--- Data Enclosed Below ---

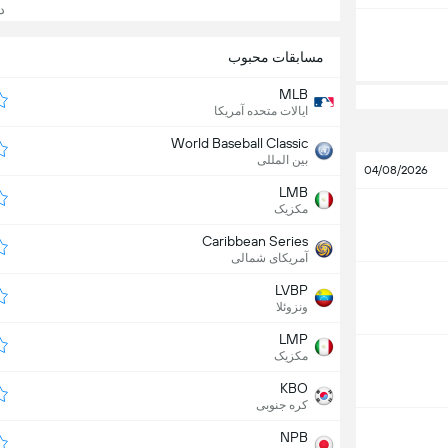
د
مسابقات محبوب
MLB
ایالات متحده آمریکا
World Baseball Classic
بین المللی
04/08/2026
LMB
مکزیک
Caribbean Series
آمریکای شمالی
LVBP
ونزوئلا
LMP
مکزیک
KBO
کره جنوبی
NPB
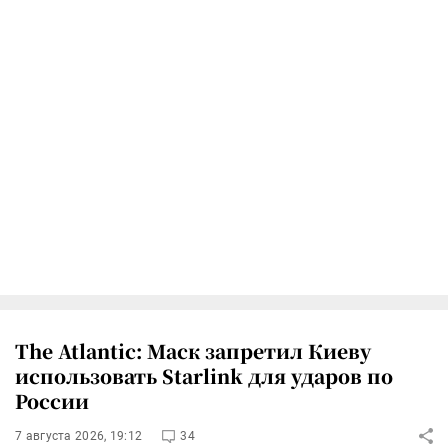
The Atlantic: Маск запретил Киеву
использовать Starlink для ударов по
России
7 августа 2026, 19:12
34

--- End of Enclosed Data ---
--- Data Enclosed Below ---

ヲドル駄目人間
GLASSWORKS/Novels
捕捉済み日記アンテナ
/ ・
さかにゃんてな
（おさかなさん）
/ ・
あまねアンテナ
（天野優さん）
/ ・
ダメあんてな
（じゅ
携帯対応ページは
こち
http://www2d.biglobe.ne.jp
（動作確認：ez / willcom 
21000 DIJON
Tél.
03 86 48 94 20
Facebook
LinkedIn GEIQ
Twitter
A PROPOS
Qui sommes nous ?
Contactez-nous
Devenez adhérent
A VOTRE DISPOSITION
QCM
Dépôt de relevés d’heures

--- End of Enclosed Data ---

Which lines above run from the one containing "21000 DIJON" to the one containing "Dépôt de relevés d’heures"? Give them again exactly, both ends included.

Output below:
21000 DIJON
Tél.
03 86 48 94 20
Facebook
LinkedIn GEIQ
Twitter
A PROPOS
Qui sommes nous ?
Contactez-nous
Devenez adhérent
A VOTRE DISPOSITION
QCM
Dépôt de relevés d’heures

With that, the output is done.